The Parliament is to meet sparingly, and the budget has been delayed. To date, we have been given no "scenarios" or "models" that would provide some indication as to how they expect the infection rates to unfold - how many cases, how many deaths, over what time period - save for the declared aim of "flattening the curve", but with some "assurance" that our "testing" is pervasive and world class.
Similarly, we have been given only the vaguest indications of the likely economic and social impacts - mostly conditioning us to expect a recession with a significant increase in unemployment, even with huge/expensive packages to "stimulate" and "cushion", treating "all jobs as essential", and just modest responses to impacts on mental illness, domestic violence, and so on.

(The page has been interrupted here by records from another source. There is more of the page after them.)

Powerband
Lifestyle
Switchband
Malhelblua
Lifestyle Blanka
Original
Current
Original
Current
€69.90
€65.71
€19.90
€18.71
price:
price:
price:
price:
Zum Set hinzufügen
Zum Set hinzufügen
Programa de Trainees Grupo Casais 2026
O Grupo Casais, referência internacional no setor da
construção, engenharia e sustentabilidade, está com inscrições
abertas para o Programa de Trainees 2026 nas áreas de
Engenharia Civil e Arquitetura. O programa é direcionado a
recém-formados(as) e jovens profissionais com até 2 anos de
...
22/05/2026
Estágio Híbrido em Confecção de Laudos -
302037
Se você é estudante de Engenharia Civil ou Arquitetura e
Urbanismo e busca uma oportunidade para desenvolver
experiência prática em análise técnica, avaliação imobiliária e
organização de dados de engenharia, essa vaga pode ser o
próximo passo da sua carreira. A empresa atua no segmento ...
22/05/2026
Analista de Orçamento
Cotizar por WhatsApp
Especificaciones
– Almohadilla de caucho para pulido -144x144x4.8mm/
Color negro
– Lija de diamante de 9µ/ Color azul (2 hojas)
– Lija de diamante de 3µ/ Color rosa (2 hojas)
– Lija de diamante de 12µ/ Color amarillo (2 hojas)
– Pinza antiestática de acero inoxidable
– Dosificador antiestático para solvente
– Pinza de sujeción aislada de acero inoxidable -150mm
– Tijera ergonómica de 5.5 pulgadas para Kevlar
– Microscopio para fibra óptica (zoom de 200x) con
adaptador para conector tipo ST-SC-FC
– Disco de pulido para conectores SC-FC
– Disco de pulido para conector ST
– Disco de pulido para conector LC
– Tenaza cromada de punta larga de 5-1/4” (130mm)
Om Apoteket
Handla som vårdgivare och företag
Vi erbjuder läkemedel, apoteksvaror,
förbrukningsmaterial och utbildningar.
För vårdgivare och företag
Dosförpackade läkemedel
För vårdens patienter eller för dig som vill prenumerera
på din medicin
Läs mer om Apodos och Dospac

The cash handouts to individuals and business, wage subsidies, access to delayed payments arrangements and loans, and the lowering of interest rates and significant injections of additional liquidity by the RBA, all depend on the recipients having the confidence to spend and invest, to keep their businesses open, and to keep their employees. This is asking and expecting a lot, given the sustained uncertainty, and historically significant stock market volatility.
It is significant that the government came into this crisis with a serious "trust deficit". As an ANU study of the 2019 federal election had found, "Trust in government has reached its lowest level on record, with just one in four Australians saying they had confidence in their political leaders and institutions, and that "satisfaction with democracy is at its lowest since the constitutional crisis of the 1970s". This deficit was then compounded by the Morrison government's poor handling of the bushfire crisis, on the back of probably our worst drought.
Even though the government has yet to fully concede, it seems the virus will continue to infect, albeit at a contained rate, until an effective vaccine is found and deployed, and the expected recession (or at least very weak economic activity), in the context of a serious global recession, and the packages having to be paid for, can be expected to last for some considerable time.
It seems the virus will continue to infect, albeit at a contained rate, until a vaccine is found.
So, not only is it difficult to predict just how we will "bounce back", but there is also an important question as to "bounce back to what", especially with key industries such as education, tourism, retail, services, and manufacturing, hit very hard.
Realistically, many businesses will not reopen, and business, schooling and even social interaction, may come back in a very different, more technologically dependent, form. For example, recognising the cost and convenience of being able to hold effective business meetings, or deliver teaching via Skype, Zoom and other technologies, may significantly reduce the need for business travel, and change the face of education, schools and higher.
Moreover, there is a significant imperative for governments to think and plan longer-term and strategically in terms of how they would like to see our industries rejuvenated and developed, especially as we transition to a low carbon society by mid-century.
John Hewson is a professor at the Crawford School of Public Policy, ANU, and a former Liberal opposition leader.